In February 2024, Google and Yahoo! announced that they would be tightening the verification of emails sent to their services. Companies that send more than 5,000 emails per day to these providers’ addresses will now be required to implement the DMARC process in addition to the already familiar SPF and DKIM security protocols. Alinto takes this as an opportunity to highlight the benefits and real impact of DMARC on email security.
DMARC: What is it?
DMARC, also known as Domain-based Message Authentication, Reporting and Conformance, is an email authentication protocol. It enables email administrators to prevent hackers from hijacking the identity of their organisation and domain.
Simply put, DMARC enhances email control and determines how to handle emails from unknown sources – which may indicate an attempt at spoofing. There are three possible solutions:
- Reject the email (the safest option);
- Quarantine for investigation before distribution or rejection,
- The decision is left to the recipient’s spam protection.
However, DMARC is still not widely used. This is confirmed by an AFNIC study carried out in March 2023, according to which less than 10% of .fr domain names have implemented the DMARC method.
How do the DMARC, SPF and DKIM protocols work together?
DMARC is only truly effective in combination with SPF and DKIM. Together, these protocols protect the sender and recipient from fraudulent email in the same way that DMARC does. So let’s have a look at the SPF and DKIM protocols first.
Firstly, the SPF protocol. This is a mechanism for authenticating the origin of email. It allows administrators of sending domains to specify which IP addresses are authorised to send email on their behalf. When an email is received, the recipient’s mail server can check whether the sender’s IP address is authorised by the originating domain to send email. If this is the case, the email is considered legitimate.
DKIM is designed to verify the authenticity of the sending domain and the integrity of an email. It enables email service providers to verify that incoming emails actually originate from the domain specified and have not been altered in transit.
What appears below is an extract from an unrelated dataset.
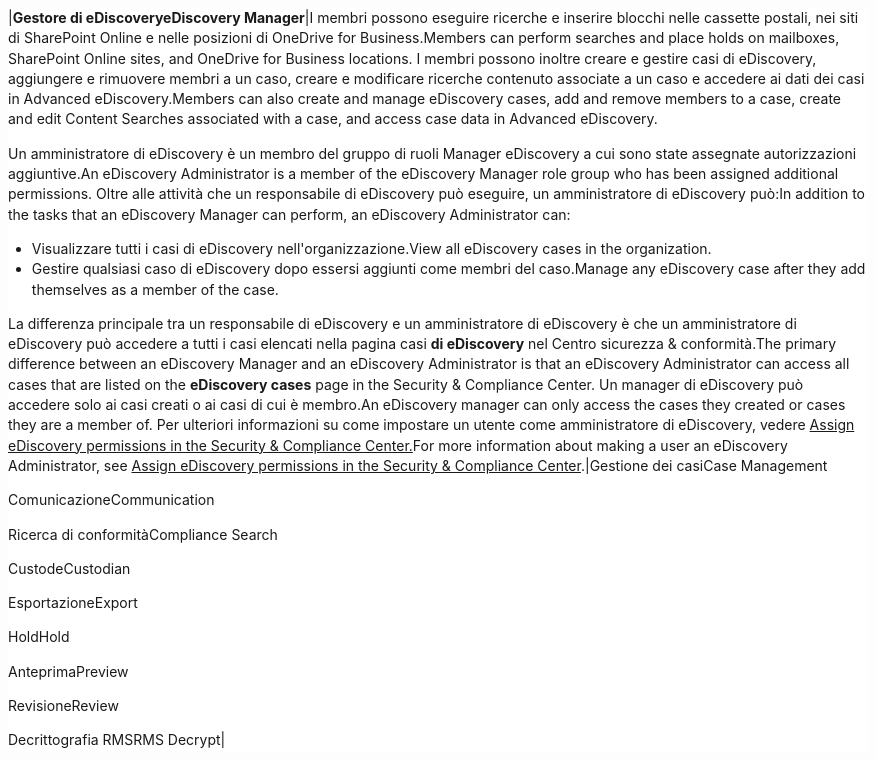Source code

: |<span data-ttu-id="299fc-236">**Gestore di eDiscovery**</span><span class="sxs-lookup"><span data-stu-id="299fc-236">**eDiscovery Manager**</span></span>|<span data-ttu-id="299fc-237">I membri possono eseguire ricerche e inserire blocchi nelle cassette postali, nei siti di SharePoint Online e nelle posizioni di OneDrive for Business.</span><span class="sxs-lookup"><span data-stu-id="299fc-237">Members can perform searches and place holds on mailboxes, SharePoint Online sites, and OneDrive for Business locations.</span></span> <span data-ttu-id="299fc-238">I membri possono inoltre creare e gestire casi di eDiscovery, aggiungere e rimuovere membri a un caso, creare e modificare ricerche contenuto associate a un caso e accedere ai dati dei casi in Advanced eDiscovery.</span><span class="sxs-lookup"><span data-stu-id="299fc-238">Members can also create and manage eDiscovery cases, add and remove members to a case, create and edit Content Searches associated with a case, and access case data in Advanced eDiscovery.</span></span> <p> <span data-ttu-id="299fc-239">Un amministratore di eDiscovery è un membro del gruppo di ruoli Manager eDiscovery a cui sono state assegnate autorizzazioni aggiuntive.</span><span class="sxs-lookup"><span data-stu-id="299fc-239">An eDiscovery Administrator is a member of the eDiscovery Manager role group who has been assigned additional permissions.</span></span> <span data-ttu-id="299fc-240">Oltre alle attività che un responsabile di eDiscovery può eseguire, un amministratore di eDiscovery può:</span><span class="sxs-lookup"><span data-stu-id="299fc-240">In addition to the tasks that an eDiscovery Manager can perform, an eDiscovery Administrator can:</span></span><ul><li><span data-ttu-id="299fc-241">Visualizzare tutti i casi di eDiscovery nell'organizzazione.</span><span class="sxs-lookup"><span data-stu-id="299fc-241">View all eDiscovery cases in the organization.</span></span></li><li><span data-ttu-id="299fc-242">Gestire qualsiasi caso di eDiscovery dopo essersi aggiunti come membri del caso.</span><span class="sxs-lookup"><span data-stu-id="299fc-242">Manage any eDiscovery case after they add themselves as a member of the case.</span></span></li></ul> <p> <span data-ttu-id="299fc-243">La differenza principale tra un responsabile di eDiscovery e un amministratore di eDiscovery è che un amministratore di eDiscovery può accedere a tutti i casi elencati nella pagina casi **di eDiscovery** nel Centro sicurezza & conformità.</span><span class="sxs-lookup"><span data-stu-id="299fc-243">The primary difference between an eDiscovery Manager and an eDiscovery Administrator is that an eDiscovery Administrator can access all cases that are listed on the **eDiscovery cases** page in the Security & Compliance Center.</span></span> <span data-ttu-id="299fc-244">Un manager di eDiscovery può accedere solo ai casi creati o ai casi di cui è membro.</span><span class="sxs-lookup"><span data-stu-id="299fc-244">An eDiscovery manager can only access the cases they created or cases they are a member of.</span></span> <span data-ttu-id="299fc-245">Per ulteriori informazioni su come impostare un utente come amministratore di eDiscovery, vedere [Assign eDiscovery permissions in the Security & Compliance Center.](../../compliance/assign-ediscovery-permissions.md)</span><span class="sxs-lookup"><span data-stu-id="299fc-245">For more information about making a user an eDiscovery Administrator, see [Assign eDiscovery permissions in the Security & Compliance Center](../../compliance/assign-ediscovery-permissions.md).</span></span>|<span data-ttu-id="299fc-246">Gestione dei casi</span><span class="sxs-lookup"><span data-stu-id="299fc-246">Case Management</span></span> <p> <span data-ttu-id="299fc-247">Comunicazione</span><span class="sxs-lookup"><span data-stu-id="299fc-247">Communication</span></span> <p> <span data-ttu-id="299fc-248">Ricerca di conformità</span><span class="sxs-lookup"><span data-stu-id="299fc-248">Compliance Search</span></span> <p> <span data-ttu-id="299fc-249">Custode</span><span class="sxs-lookup"><span data-stu-id="299fc-249">Custodian</span></span> <p> <span data-ttu-id="299fc-250">Esportazione</span><span class="sxs-lookup"><span data-stu-id="299fc-250">Export</span></span> <p> <span data-ttu-id="299fc-251">Hold</span><span class="sxs-lookup"><span data-stu-id="299fc-251">Hold</span></span> <p> <span data-ttu-id="299fc-252">Anteprima</span><span class="sxs-lookup"><span data-stu-id="299fc-252">Preview</span></span> <p> <span data-ttu-id="299fc-253">Revisione</span><span class="sxs-lookup"><span data-stu-id="299fc-253">Review</span></span> <p> <span data-ttu-id="299fc-254">Decrittografia RMS</span><span class="sxs-lookup"><span data-stu-id="299fc-254">RMS Decrypt</span></span>|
For an email to pass DMARC validation, it must be authenticated using SPF and DKIM. The implementation of DMARC therefore requires the use of the SPF and DKIM protocols.
DMARC: a real benefit of a marketing ploy?
Google and Yahoo! are tightening authentication controls for emails sent to their platforms to combat spam.
However, given the role played by the SPF and DKIM protocols, some may wonder if the DMARC method is really necessary. At Alinto, we also see it as a marketing ploy by the two tech giants for several reasons:
- Firstly, the DMARC method is ineffective without the SPF and DKIM protocols. These two act as the first filter to identify the origin of the email. And often DMARC adds nothing, as SPF can achieve the same effect, especially if it is set to reject all emails from dubious origin.
- In most cases, organisations configure their DMARC to p=none, leaving the control of permissions and blocking to the recipient’s anti-spam solution. So to be properly protected, you still need a phishing security solution, using anti-spam software that now benefits from AI and continuous improvements in filtering techniques.
Nevertheless, DMARC remains important for reputation, especially for domains that are often the target of identity theft (large companies, public services, financial services, …).
At Alinto, we believe that too much of a good thing is not a bad thing, and we advise our customers to implement a DMARC policy. We also remind you that the best security and authentication policy, in response to the Google and Yahoo! guidelines, is above all the correct implementation of the SPF and DKIM protocols, as well as the quality of the anti-spam software used.